The appreciation of beauty and its embodiment in the arts are activities which belong to our holiday life, when we are redeemed for the moment from the shadow of evil and the slavery to fear, and are following the bent of our nature where it chooses to lead us. The values, then, with which we here deal are positive; they were negative in the sphere of morality.

In addition to elaborating the principles of aesthetics, the author delves into the forms and materials that constitute both natural and manufactured things of beauty. He includes in this discussion the physiology of perception—how the eye processes what it sees. Among the areas he considers are geometric symmetry, landscape, and literature. He elaborates on the ways that random elements combine into aesthetically pleasing combinations, seeing this as creating an “intermediate effect” between the “sensuous delight” of “impressions” that we take in through our senses and the more intellectual understanding of “expression.” While he acknowledges that the possibility of the moral dimension applies, he also cautions against making this the dominant consideration.

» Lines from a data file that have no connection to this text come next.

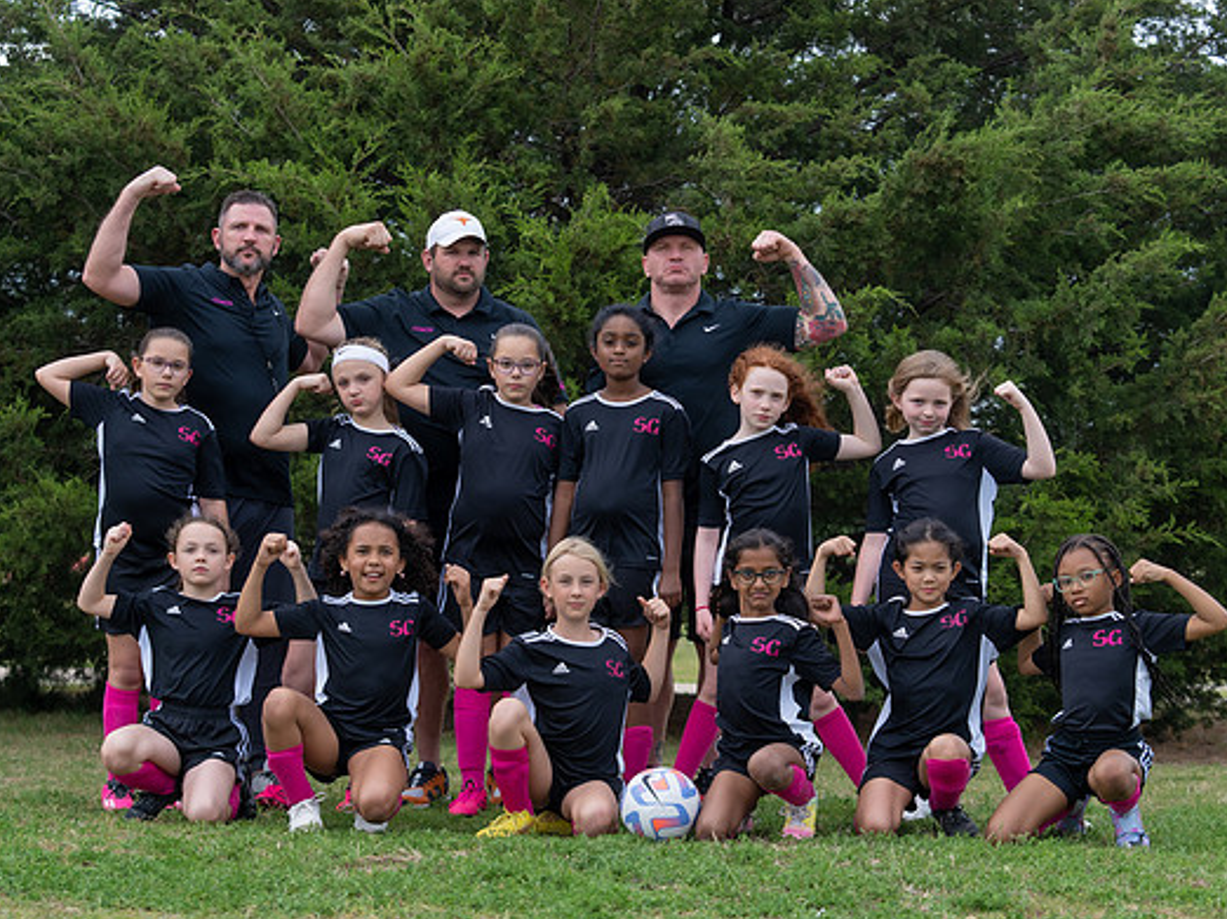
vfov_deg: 16.0
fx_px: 3260
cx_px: 605
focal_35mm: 92
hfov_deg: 21.3
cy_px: 470
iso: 160
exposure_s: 1/320
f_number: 4
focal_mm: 70
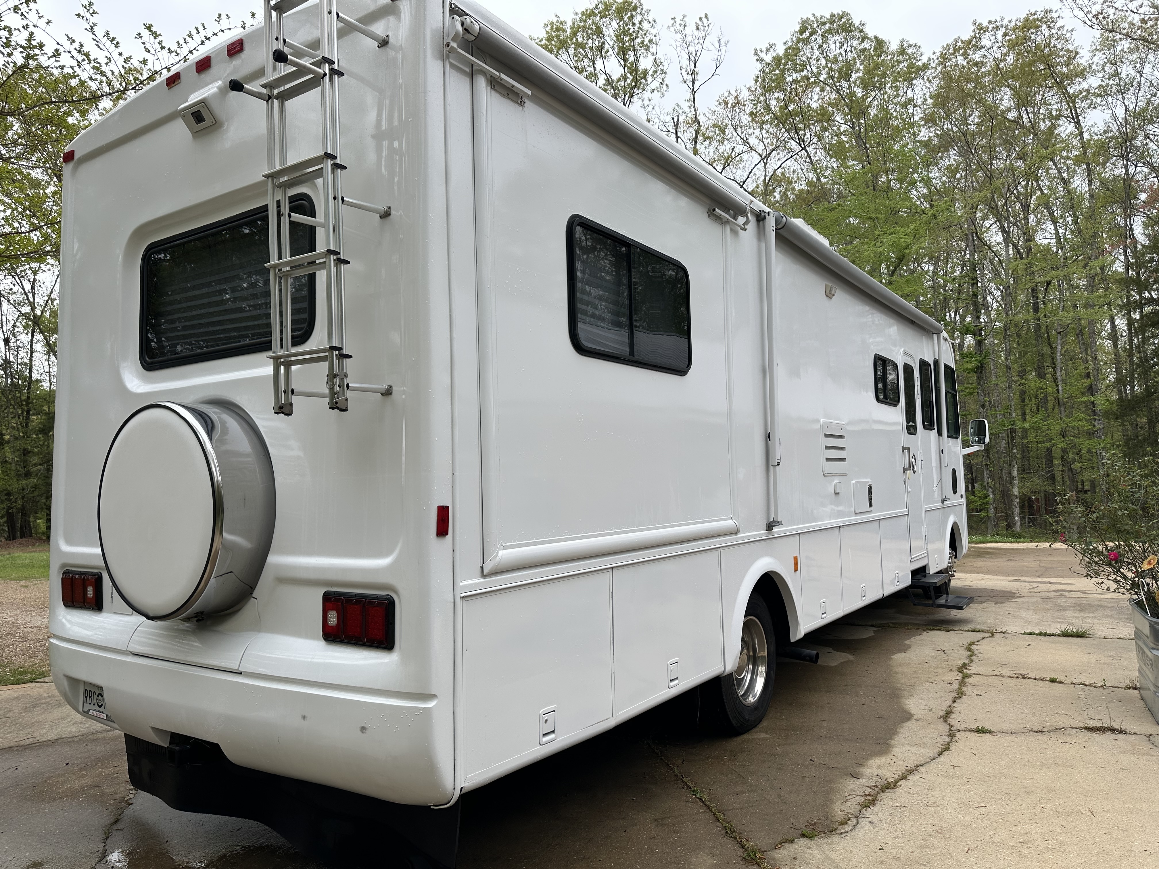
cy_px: 434
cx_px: 580
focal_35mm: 24
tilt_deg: +1.0
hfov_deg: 71.6
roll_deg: +1.8
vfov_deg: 56.8
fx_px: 804
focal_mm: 6.86
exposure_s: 1/894
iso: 80
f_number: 1.78
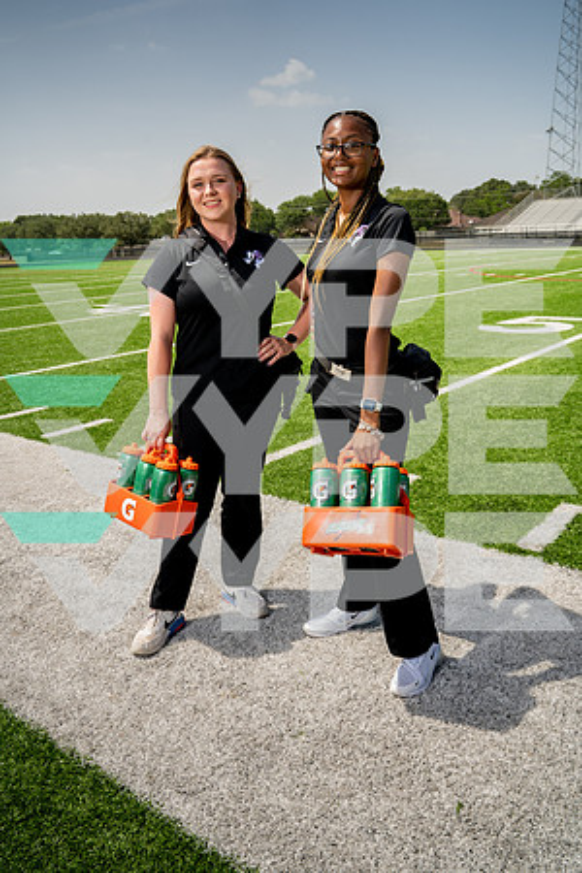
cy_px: 436
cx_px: 291
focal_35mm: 30
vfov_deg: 61.9
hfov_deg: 43.6
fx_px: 727
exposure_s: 1/250
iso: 100
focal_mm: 30
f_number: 8
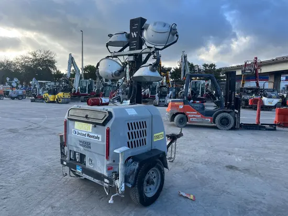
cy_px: 108
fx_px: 216
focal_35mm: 26
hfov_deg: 67.3
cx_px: 144
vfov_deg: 53.1
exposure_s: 1/751
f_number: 1.6
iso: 50
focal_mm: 5.1
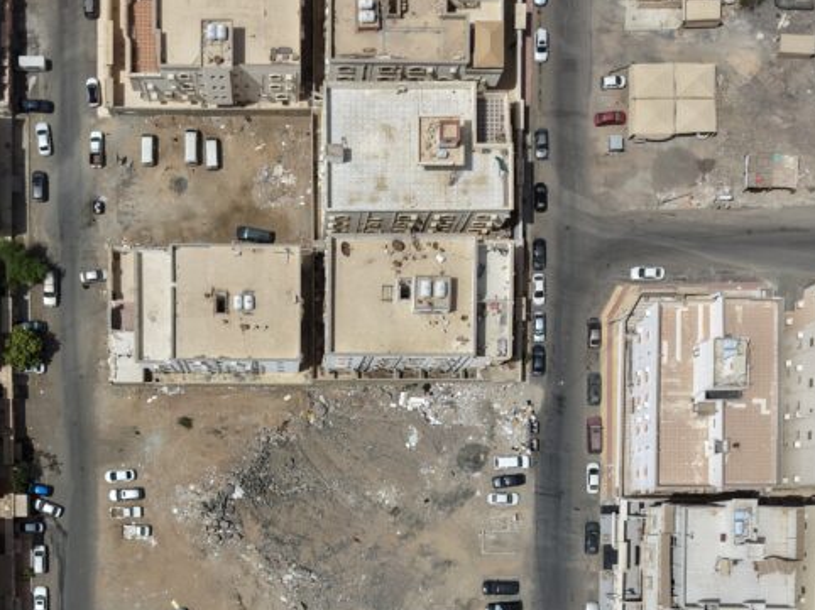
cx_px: 296
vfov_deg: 27.4
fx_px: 1200
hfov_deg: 37.2
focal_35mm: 51
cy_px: 561
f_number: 1.8
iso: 130
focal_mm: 8.67
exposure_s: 1/8000
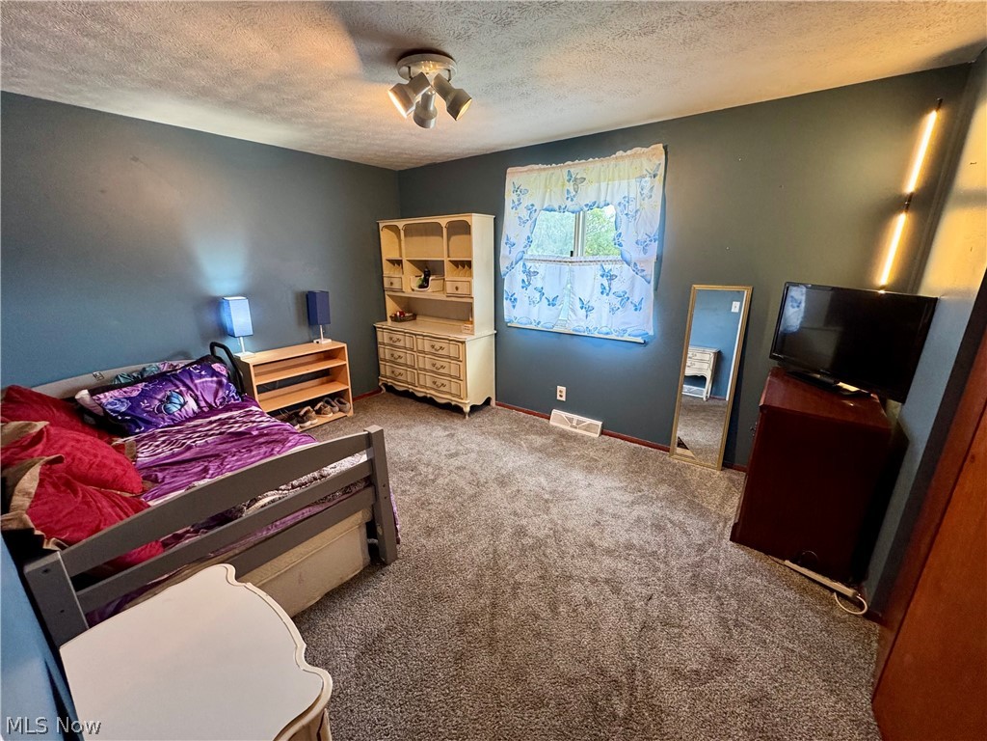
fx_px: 399
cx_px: 494
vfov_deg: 85.7
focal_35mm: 14
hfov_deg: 102.1
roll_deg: -0.6
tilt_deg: -16.9
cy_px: 370
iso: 320
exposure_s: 1/60
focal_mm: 2.22
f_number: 2.2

There is an intermediate effect which is more mysterious, and more specifically an effect of beauty. It is found where sensible elements, by themselves indifferent, are so united as to please in combination....
If the object expressed by the form, and from which the form derives its value, had itself beauty of form, we should not advance; we must come somewhere to the point where the expression is of something else than beauty; and this something else would of course be some practical or moral good. Moralists are fond of such an interpretation, and it is a very interesting one....
But this theory is actually inadmissible. Innumerable aesthetic effects, indeed all specific and unmixed ones, are direct transmutations of pleasures and pains; they express nothing extrinsic to themselves, much less moral excellences.